Seeking Feedback on Mitigation of New BGP-driven Attack

Dobbins, Roland Roland.Dobbins at
Sat May 11 08:53:58 UTC 2019

On 11 May 2019, at 11:29, Job Snijders wrote:

> The paper contained new information for me, if I hope I summarize it 
> correctly: by combining AS_PATH poisoning and botnets, the botnet’s 
> firing power can be more precisely aimed at a specific target.

That's my takeaway; it's utilizing illicit traffic engineering 
mechanisms to explicitly steer DDoS traffic, and peer-locking would 
frustrate this goal.

The authors of the paper should be aware that in large volumetric 
attacks, the natural topological convergence of attack traffic as it 
progresses towards the intended target can fill up peering links, core 
links, et. al., greatly increasing the collateral damage of such attacks 
as bystander traffic traversing those links is crowded out.

We've seen this happen many times over the last couple of decades, it 
isn't new or rare or unique as the paper seems to imply (apologies if 
that is not what the authors intended to convey).  It's such a common 
aspect of DDoS attacks that overloading 'LFA' to try and invent an 
acronym for it (in network engineering terminology, 'LFA' = 'loop-free 
alternate'; see RFCs 5286 & 8518) isn't really necessary or helpful; 
it's actually confusing.

Sometimes attackers consciously choose this as a tactic, sometimes they 
just hurl as much traffic as they can at the target and don't really 
care about the details, as long as it works — which all too often is 
the case when the defenders aren't adequately prepared.

Quantity has a quality all its own.
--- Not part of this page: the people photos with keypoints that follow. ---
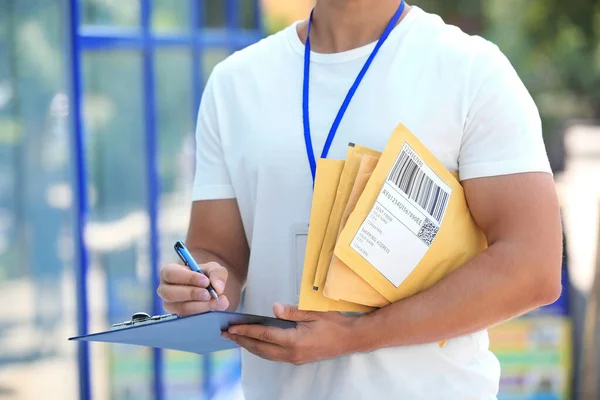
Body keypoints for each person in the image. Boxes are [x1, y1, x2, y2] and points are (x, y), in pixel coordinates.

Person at [157, 0, 563, 399]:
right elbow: (216, 249)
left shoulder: (471, 70)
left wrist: (356, 335)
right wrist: (199, 282)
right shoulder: (235, 83)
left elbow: (532, 268)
DDoS attacks are attacks against 
capacity and/or state; in this very common scenario, link capacity is 
adversely affected.

The authors of the paper should also understand that commercial DDoS 
mitigation centers are not necessarily topologically adjacent to the 
properties being protected, as they seem to be asserting in the paper 
(again, apologies if this interpretation is incorrect); this is true in 
some models, but in other models they are topologically distant, 
sometimes being one or more ASNs away from said protected properties.

We've observed what appeared to be the deliberate use of relatively 
topologically-adjacent bots and/or reflectors/amplifiers on a couple of 
occasions. We speculate that the attackers in those instances were 
attempting to maximize the amount of traffic-on-target; seeking to avoid 
detection/classification/traceback by avoiding crossing instrumented 
macro-level administrative boundaries (i.e., peering edges, the 
incorrect assumption on the part of the attacker being that all 
operators only instrument said peering edges); and/or to complicate 
diversion into peering edge- or topologically-distant DDoS mitigation 
centers.  To date, we've not encountered illicit traffic engineering 
utilized during an attack, as described in the paper.

While it's recently become trendy in the confidentiality and integrity 
arenas to give various exploits somewhat abstract names, this sort of 
thing isn't really helpful in the availability space, where the specific 
mechanisms and techniques employed matter a great deal to operators 
working in real time to defend against DDoS attacks.  Rather than 
calling this a 'Maestro' attack, which carries no useful intrinsic 
meaning, perhaps an appellation such as 'topological forcing' or 
'traffic steering' would be more appropriate.  As in, 'a 
topologically-forced volumetric DDoS attack' or 'a traffic-steered 
volumetric DDoS attack'.

n.b. — neological acronyms such as as TFVDDoS or TSVDDoS should be 
avoided, as this further unhelpfully fragments the terminology space.